Randall Felts, former operations manager at Pastoral Artisan Cheese, Bread & Wine, is opening his first brick-and-mortar, called Beautiful Rind, on the ground floor of the “L” luxury apartment building at 2211 N. Milwaukee Ave. Felts is aiming for an early 2020 opening. Eater was first to report on the opening.
At Beautiful Rind, folks will be able to buy artisan cheese, as well as other items you’d find on a cheese plate like jams and honeys, to make a cheese plate at home. They’ll also be able to order a cheese plate or a cheese-centric dish, like mac and cheese or a cheeseburger, and dine in with a glass of wine or a beer.
“I want it to be a place where people who love cheese can go, nerd out, meet producers and learn more about cheese — to do for cheese what some breweries and coffee roasters have done for their industries, to have a spot where you can go after work and relax and enjoy something you really love,” Felts said.
Felts moved to Chicago two years ago by way of Birmingham, Ala. Before Pastoral, Felts worked for Whole Foods, where he traveled to stores across the south building their cheese departments.
The 38-year-old said he’s always been drawn to quality cheese with a story behind it — and that’s exactly what he plans to serve at the Logan Square shop.
“I [was] the ultimate liberal arts, can’t make up my mind college student. Cheese really appealed to that. It’s economics, it’s history, it’s poetry. It’s so many things wrapped up in one food,” he said.
Felts is planning to source cheese from all over but focus on Midwest producers. Cheese will start in the $8-10 per lb. range. As soon as patrons walk through the door they’ll be greeted by a cheesemonger handing out samples and taking questions.
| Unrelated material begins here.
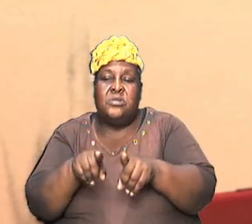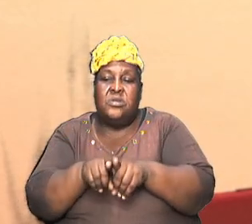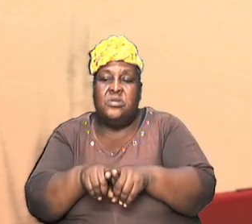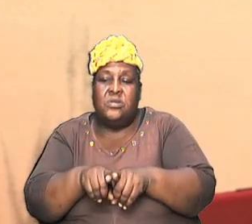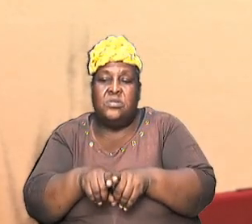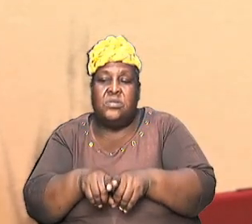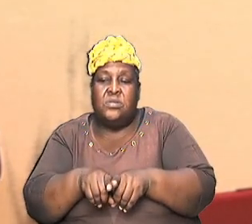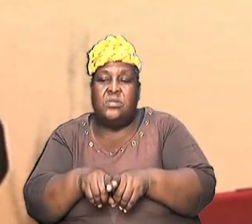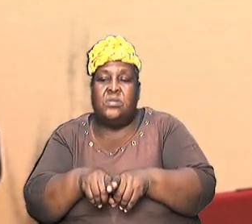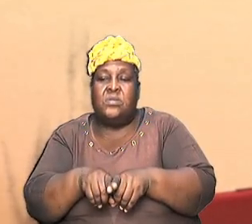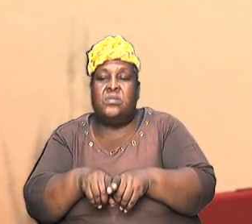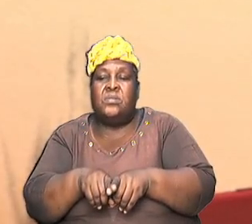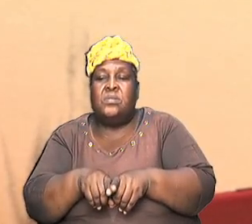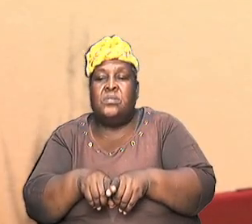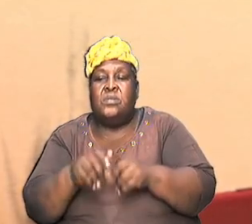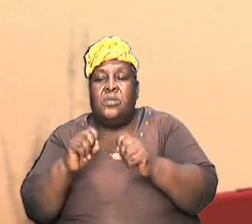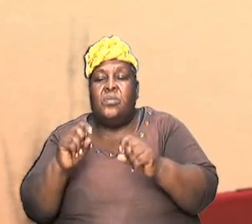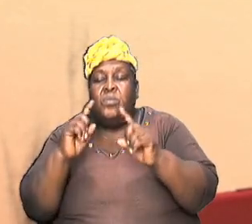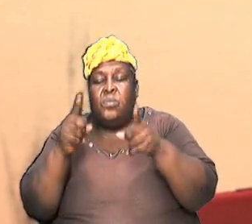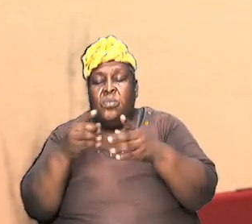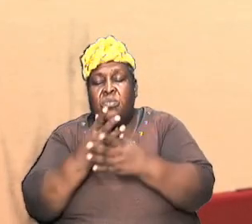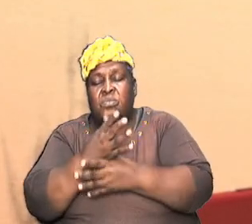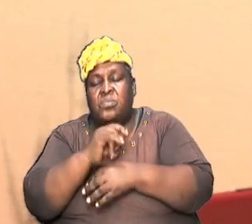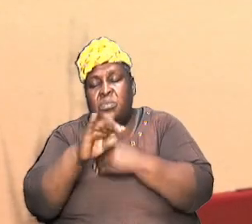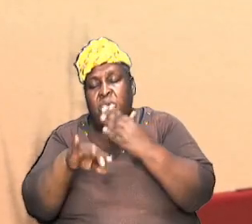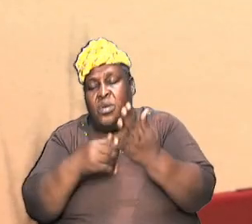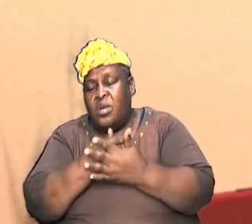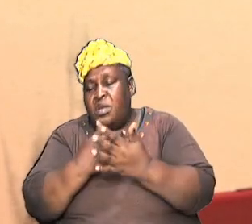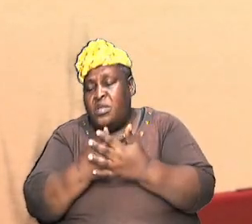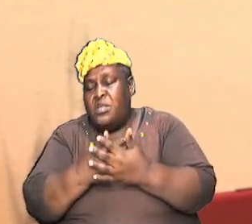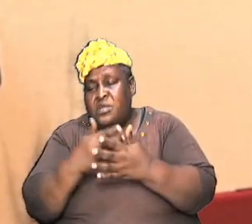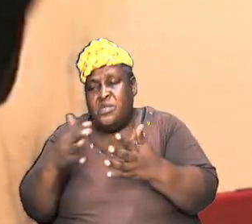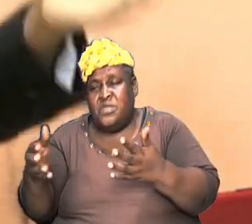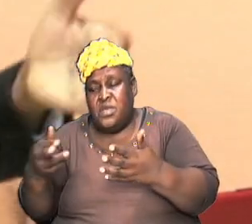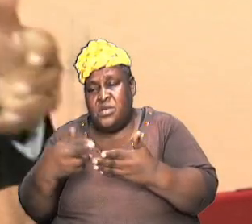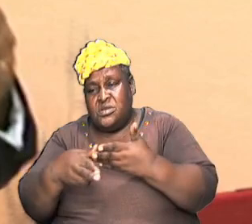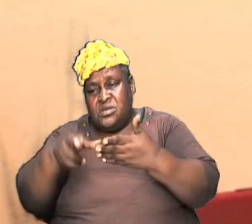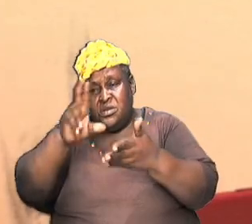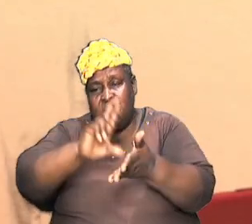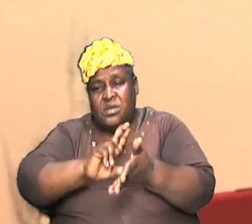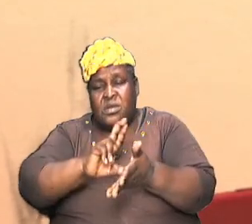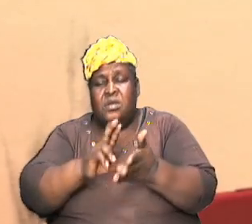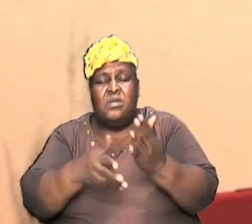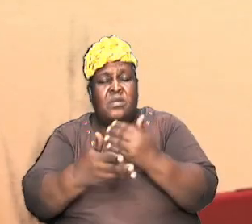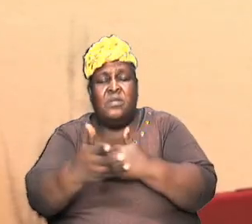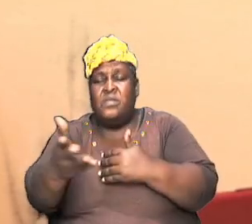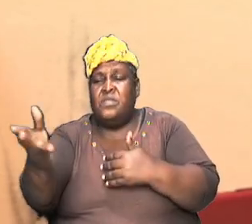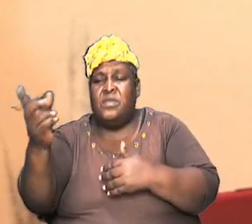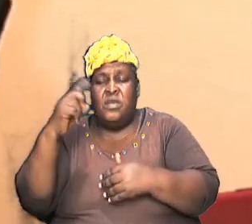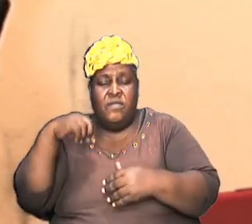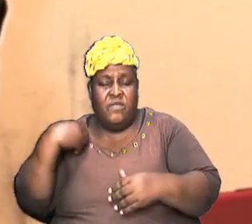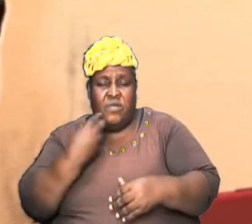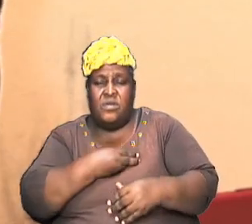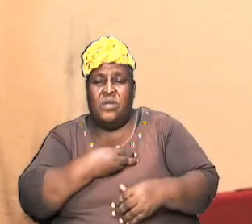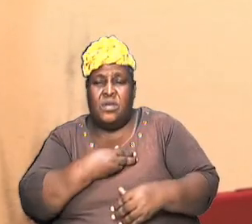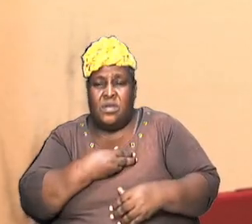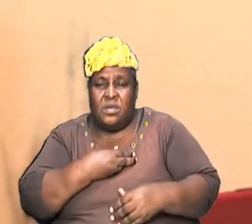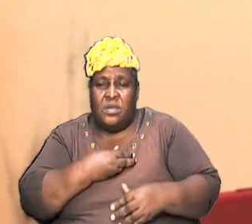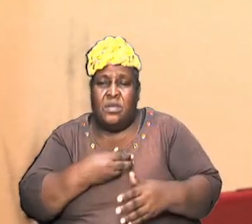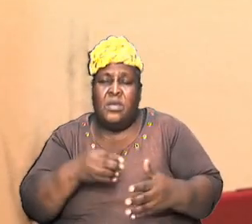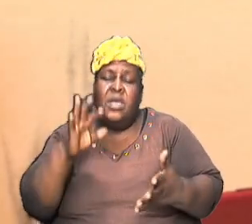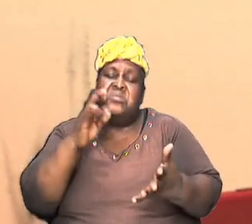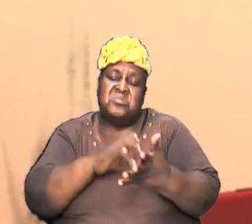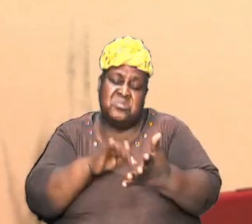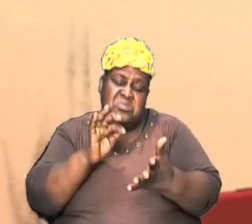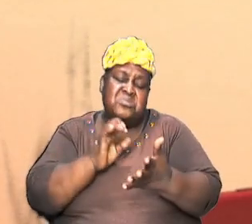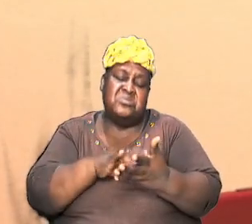without going through all the things in terms of review because they are there for us we can do the review we can look back at them because they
It’s important, Felts said, that patrons feel comfortable at Beautiful Rind because artisan cheese shops have a reputation for being inaccessible.
“It’s such a tragedy when people come up to the counter and are afraid,” Felts said. “Everyone knows cheese, but a cheese counter can be very intimidating — even to me at times.”
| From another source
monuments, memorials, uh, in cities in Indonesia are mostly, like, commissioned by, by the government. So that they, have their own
Also in an effort to combat inaccessibility, Felts is planning to host classes at the shop so people can learn more about cheese from experts and the producers themselves.
The classes will be held in a private room to the right of where you walk in. Felts envisions three to four classes a month, but the details are still being worked out.
Felts is planning to open up the space to neighbors for community meetings and other events.
Felts said he was drawn to Logan Square for its vibrant restaurant scene. He pointed to spots like Revolution Brewing, Bang Bang Pie and Emporium arcade bar as “the types of businesses I want to have around me.”
Another reason? “People there are engaged in food, but [don’t] have a cheese shop in their neighborhood,” he said.
But Felts said he wants Beautiful Rind to be a cheese shop “for everybody” — not just for foodies.
“I’m a coal miner’s son who grew up in West Virginia and my wife is an immigrant. …We want people there who are like us and people like our family,” he said.
“Cheese started as something farmers [made] for themselves and it should continue to be a food that’s accessible to everyone.”